Karthon the Quester is a fictional character appearing in American comic books published by Marvel Comics.

Publication history
Karthon first appeared in Sub-Mariner #9 (January 1969), and was created by Roy Thomas and Marie Severin.

The character subsequently appears in Sub-Mariner #12-13 (April-May 1969), #32 (December 1970), and #36 (April, 1976).

Fictional character biography
Karthon is a member of the scaly-skinned subspecies of Homo mermanus called Lemurians.  He served Naga as the foremost of his "Questers", searching on behalf of the undersea kingdom of Lemuria to retrieve the legendary Serpent Crown, which had been lost beneath the sea by Paul Destine.  Namor found the Crown at the same time as Karthon. The two fought over the Serpent Crown.  Karthon told Namor that the Crown would allow the Lemurians to conquer the world, but Namor revealed to Karthon that the Crown was actually a vessel empowered by the demonic Elder God Set. As the two fought, Captain Barracuda and his crew inadvertently captured them in an electrified net.  Namor broke free and fought Barracuda's forces, while Karthon took the Serpent Crown and fled back towards Lemuria.

Namor managed to catch up with Karthon and the two continued to fight over it until Karthon subdued Namor and subverted his will.  The two traveled to Lemuria, where Karthon returned the Serpent Crown to Naga. Naga ordered Namor's death, and when Karthon refused to murder him, Naga struck Karthon down using the Serpent Crown and sent the other Questers to attack Namor. Namor collapsed the royal chamber over Naga's throne. Karthon tried to hold back the vengeful Namor, who tossed both Karthon and the other Questers aside. Karthon asked Naga to stay his hand against Namor, and Naga instead obliterated the other Questers. The despondent Karthon asked Naga to destroy him as well, but Naga wished to keep Karthon as his enforcer. When Naga caused the death of Karthon's sister Llyna, Karthon became enraged by this final betrayal and slew Naga from behind with his sword. Karthon nearly fell to the evil call of the Serpent Crown, but Namor placed the Crown on Naga's corpse, which was then pulled into a great fissure which opened in the ocean floor.
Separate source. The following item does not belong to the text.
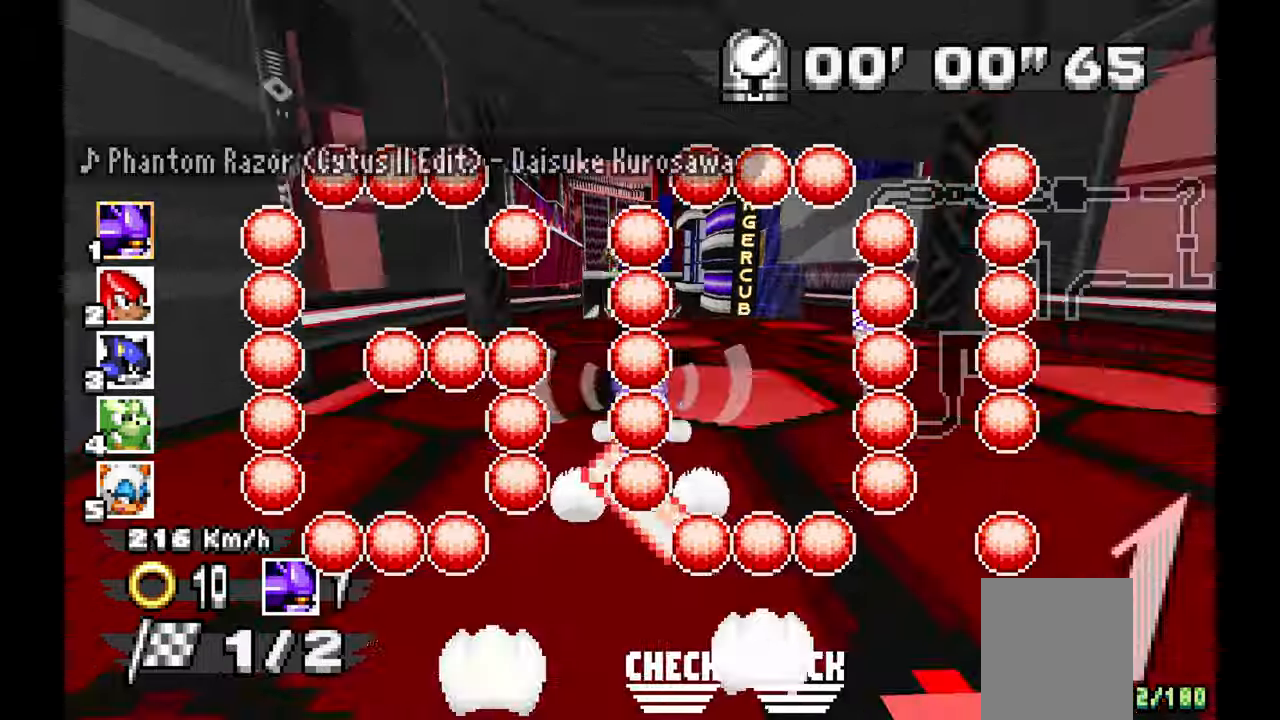
{"dt_ms": 500, "buttons": ["A"], "left_stick": "center", "events": []}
The Lemurians proclaimed Karthon their new king, and he accepted, vowing to end Lemuria's history of despotic rulers. Karthon's rule is wise and just, and the Lemurians became allies of the Atlanteans.

Llyra, the High Priestess of Set, managed to subdue Karthon and usurp the leadership of Lemuria for herself.  When Namor tried to recruit Karthon and his nation as allies of Atlantis, he found Llyra ruling the city. Namor defeated Llyra and returned Karthon to the throne.

Karthon attended the wedding of Namor and Dorma, and assisted Namor and the Atlanteans against Attuma's attacking forces.